The United States—a solution in search of a problem
The US Department of Transportation is proposing to mandate compensation for delayed or cancelled flights when their own Cancellation and Delay Scoreboard shows that the 10 largest US carriers already offer meals or cash vouchers to customers during extended delays, and nine also offer complimentary hotel accommodation for passengers affected by an overnight cancellation. Effectively, the market is already delivering, while at the same time allowing airlines the freedom to compete, innovate and differentiate themselves in terms of their service offerings.

“It’s easy for a politician to regulate a new passenger rights law, it makes them look like they’ve achieved something. But every new unnecessary regulation is an anchor on the cost-efficiency and competitiveness of air transport. It takes a brave regulator to look at the situation and recognize when ‘less is more’. The history of this industry proves that less economic regulation unlocks greater choice and benefits for passengers,” said Walsh. 

Passengers don’t agree there is an issue
There is little evidence passengers, outside of a few rare instances, are clamouring for stronger regulation in this area.
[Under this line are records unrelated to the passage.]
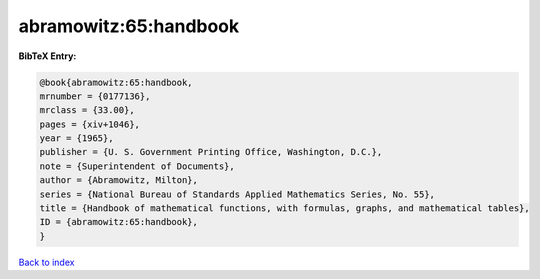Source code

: abramowitz:65:handbook
======================

.. :cite:t:`abramowitz:65:handbook`

.. bibliography:: ../../All.bib

**BibTeX Entry:**

.. code-block:: bibtex

   @book{abramowitz:65:handbook,
   mrnumber = {0177136},
   mrclass = {33.00},
   pages = {xiv+1046},
   year = {1965},
   publisher = {U. S. Government Printing Office, Washington, D.C.},
   note = {Superintendent of Documents},
   author = {Abramowitz, Milton},
   series = {National Bureau of Standards Applied Mathematics Series, No. 55},
   title = {Handbook of mathematical functions, with formulas, graphs, and mathematical tables},
   ID = {abramowitz:65:handbook},
   }

`Back to index <../index>`_
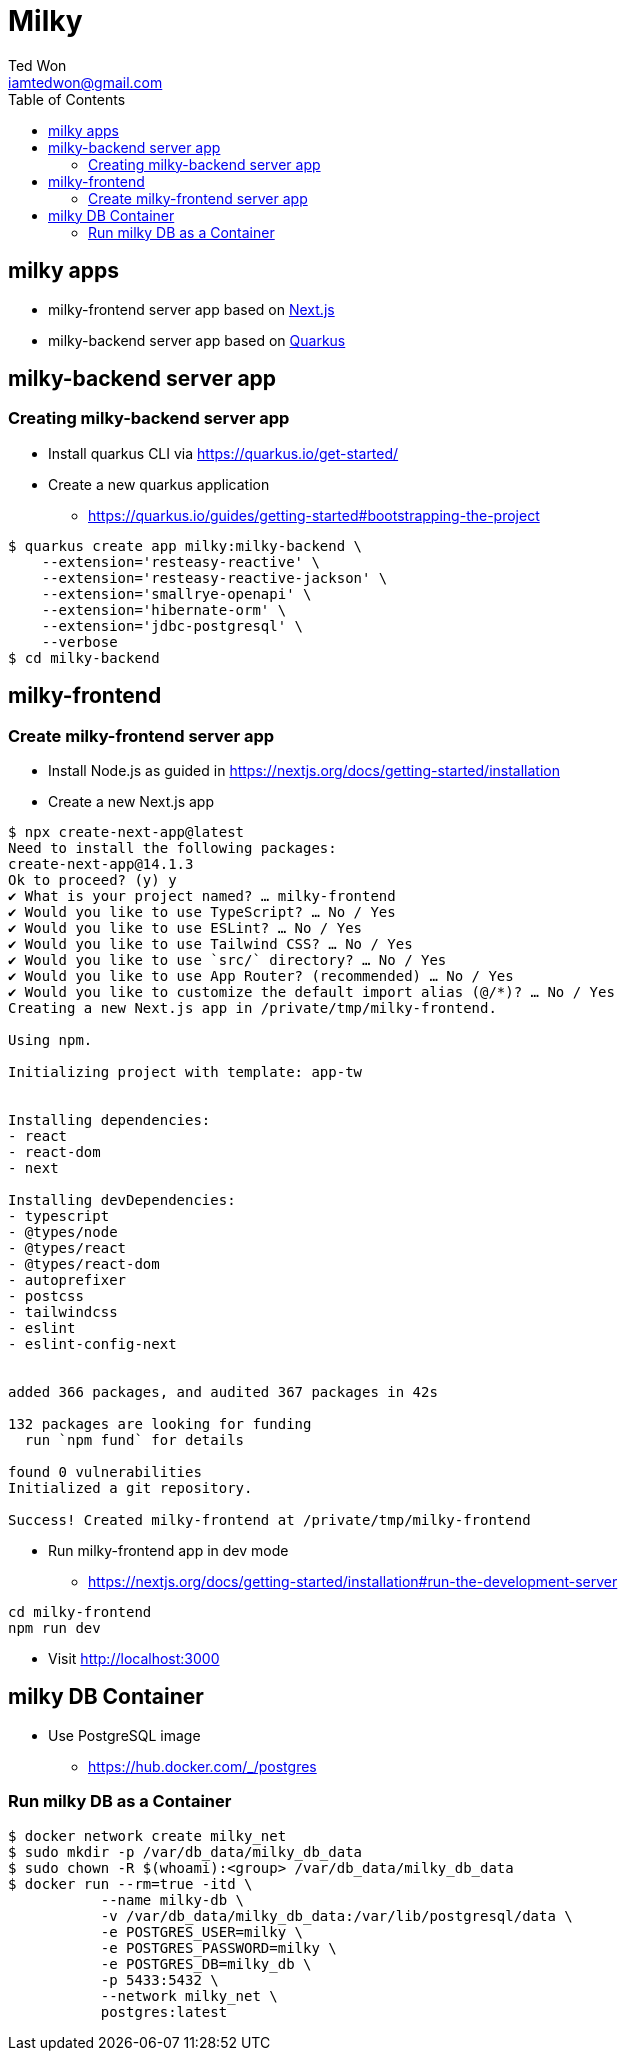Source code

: :author:      Ted Won
:email:        iamtedwon@gmail.com
:toc:            left

= Milky


== milky apps

* milky-frontend server app based on https://nextjs.org/[Next.js,window=_blank]
* milky-backend server app based on https://quarkus.io/[Quarkus,window=_blank]

== milky-backend server app

=== Creating milky-backend server app

* Install quarkus CLI via https://quarkus.io/get-started/
* Create a new quarkus application
** https://quarkus.io/guides/getting-started#bootstrapping-the-project

[source,bash,options="nowrap"]
----
$ quarkus create app milky:milky-backend \
    --extension='resteasy-reactive' \
    --extension='resteasy-reactive-jackson' \
    --extension='smallrye-openapi' \
    --extension='hibernate-orm' \
    --extension='jdbc-postgresql' \
    --verbose
$ cd milky-backend
----

== milky-frontend

=== Create milky-frontend server app

* Install Node.js as guided in https://nextjs.org/docs/getting-started/installation
* Create a new Next.js app

[source,bash,options="nowrap"]
----
$ npx create-next-app@latest
Need to install the following packages:
create-next-app@14.1.3
Ok to proceed? (y) y
✔ What is your project named? … milky-frontend
✔ Would you like to use TypeScript? … No / Yes
✔ Would you like to use ESLint? … No / Yes
✔ Would you like to use Tailwind CSS? … No / Yes
✔ Would you like to use `src/` directory? … No / Yes
✔ Would you like to use App Router? (recommended) … No / Yes
✔ Would you like to customize the default import alias (@/*)? … No / Yes
Creating a new Next.js app in /private/tmp/milky-frontend.

Using npm.

Initializing project with template: app-tw


Installing dependencies:
- react
- react-dom
- next

Installing devDependencies:
- typescript
- @types/node
- @types/react
- @types/react-dom
- autoprefixer
- postcss
- tailwindcss
- eslint
- eslint-config-next


added 366 packages, and audited 367 packages in 42s

132 packages are looking for funding
  run `npm fund` for details

found 0 vulnerabilities
Initialized a git repository.

Success! Created milky-frontend at /private/tmp/milky-frontend
----

* Run milky-frontend app in dev mode
** https://nextjs.org/docs/getting-started/installation#run-the-development-server

[source,bash,options="nowrap"]
----
cd milky-frontend
npm run dev
----

* Visit http://localhost:3000


== milky DB Container

* Use PostgreSQL image
** https://hub.docker.com/_/postgres

=== Run milky DB as a Container

[source,bash,options="nowrap"]
----
$ docker network create milky_net
$ sudo mkdir -p /var/db_data/milky_db_data
$ sudo chown -R $(whoami):<group> /var/db_data/milky_db_data
$ docker run --rm=true -itd \
           --name milky-db \
           -v /var/db_data/milky_db_data:/var/lib/postgresql/data \
           -e POSTGRES_USER=milky \
           -e POSTGRES_PASSWORD=milky \
           -e POSTGRES_DB=milky_db \
           -p 5433:5432 \
           --network milky_net \
           postgres:latest
----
An IATA/Motif survey of 4,700 travelers across 11 markets asked passengers how they were treated in the case of delays and cancellations. The survey found:

  •  96% of travelers surveyed reported they were ‘very’ or ‘somewhat’ satisfied with their overall flight experience
  • 73% were confident they would be treated fairly in the event of operational disruptions
  • 72% said that in general airlines do a good job of handling delays and cancellations
  • 91% agreed with the statement ‘All parties involved in the delay or cancellation (airlines, airports, air traffic control) should play a role in helping the affected passengers’ 

“The best guarantor of good customer service is consumer choice and competition. Travelers can and do vote with their feet if an airline—or indeed the entire aviation industry—doesn’t come up to scratch. Politicians should trust the public’s instinct and not regulate away the distinctive business models and choices available to travelers today,” said Walsh.